## Supplied records

-- Opening Marker --

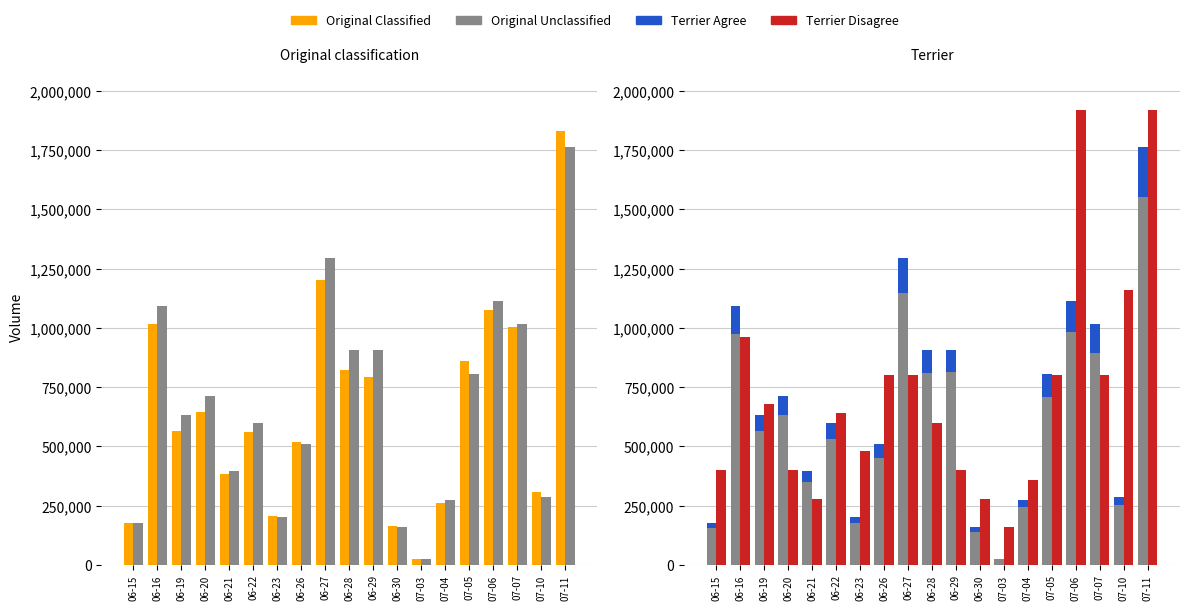

At 06-29, list the series in order from smallest to largest.

Terrier Agree, Terrier Disagree, Original Classified, Original Unclassified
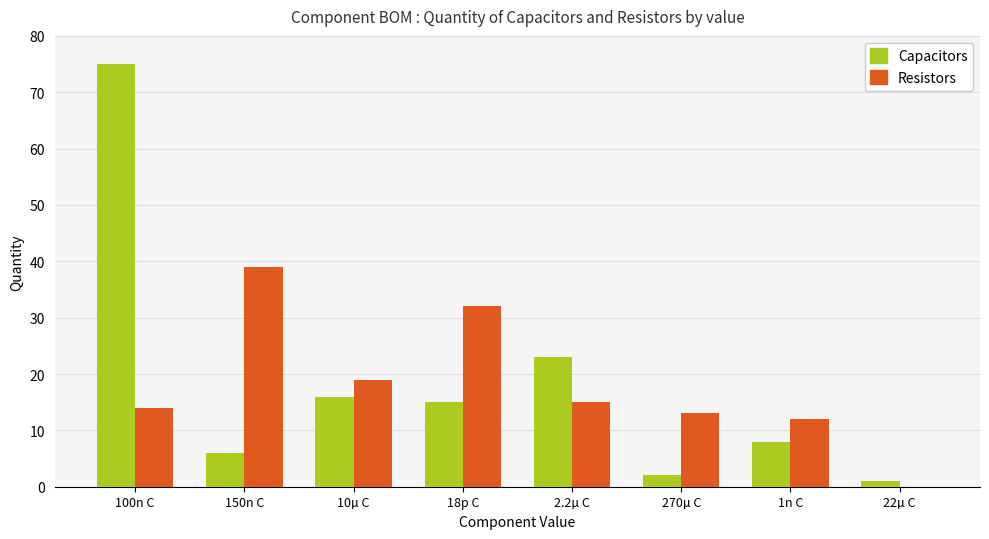

What is the sum of the Resistors values at 150n C and 10µ C?

58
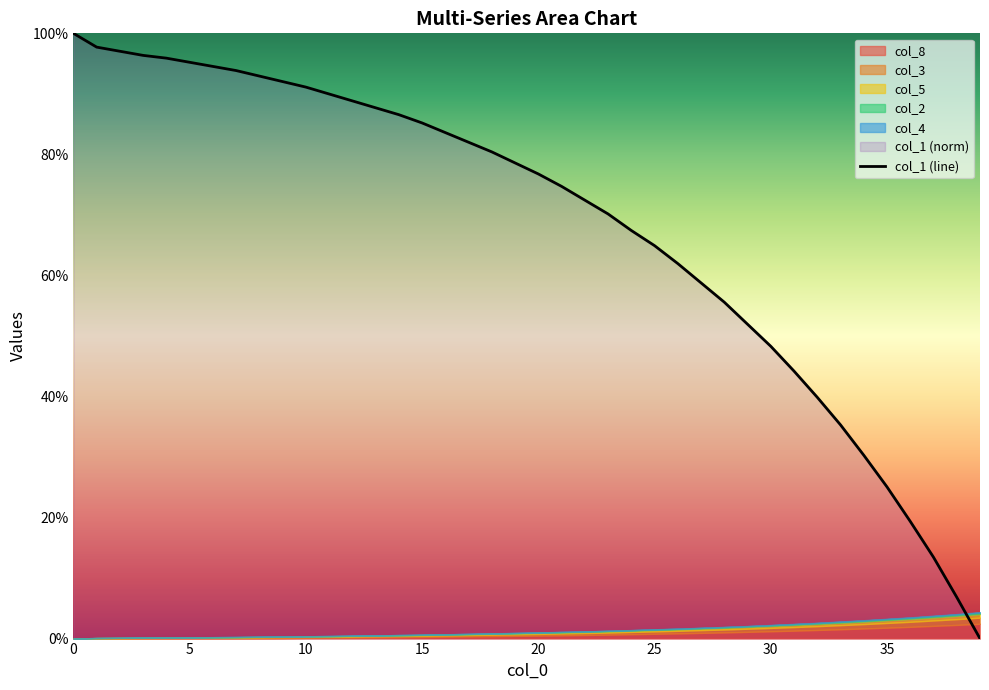

How many categories are shown in the chart?

40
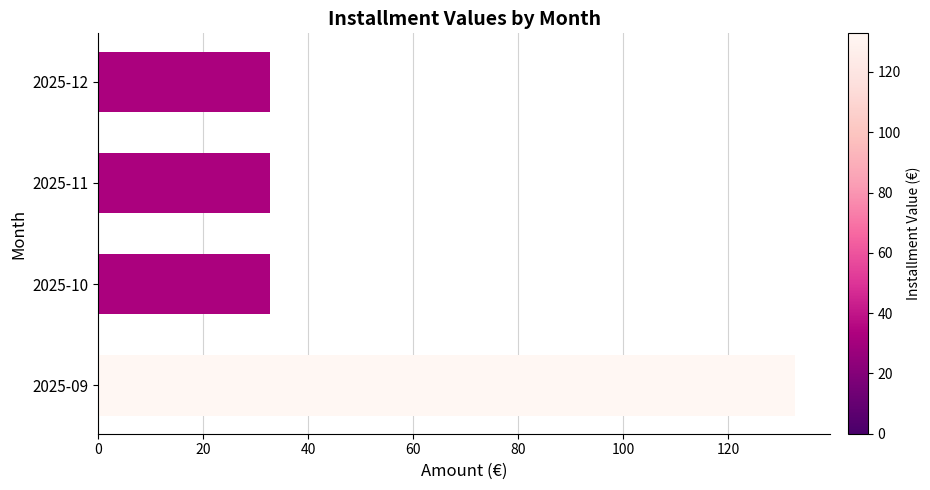

What is the sum of the values at 2025-10 and 2025-12?

65.3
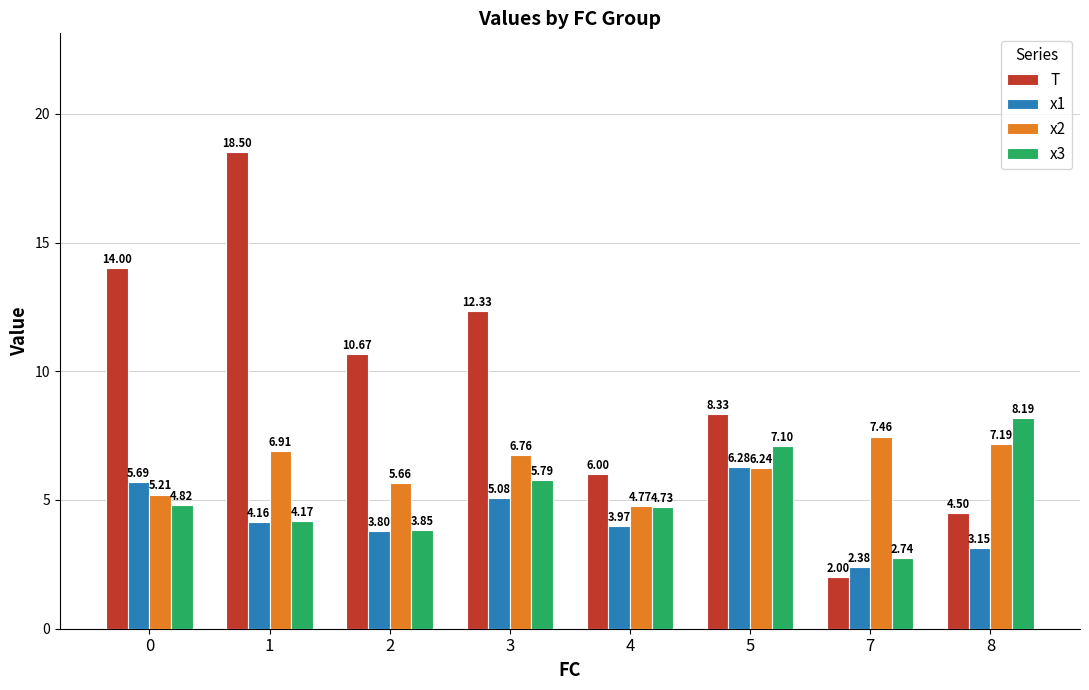

At which label is T closest to 10?

2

-- Closing Marker --

## Activity
Please turn all the items above into a Markdown table with the columns No. and Text, putting each nonblank line in its own numbered row and leaving out the pictures.

## Solution for this problem
| No. | Text |
|---|---|
| 1 | At 06-29, list the series in order from smallest to largest. |
| 2 | Terrier Agree, Terrier Disagree, Original Classified, Original Unclassified |
| 3 | What is the sum of the Resistors values at 150n C and 10µ C? |
| 4 | 58 |
| 5 | How many categories are shown in the chart? |
| 6 | 40 |
| 7 | What is the sum of the values at 2025-10 and 2025-12? |
| 8 | 65.3 |
| 9 | At which label is T closest to 10? |
| 10 | 2 |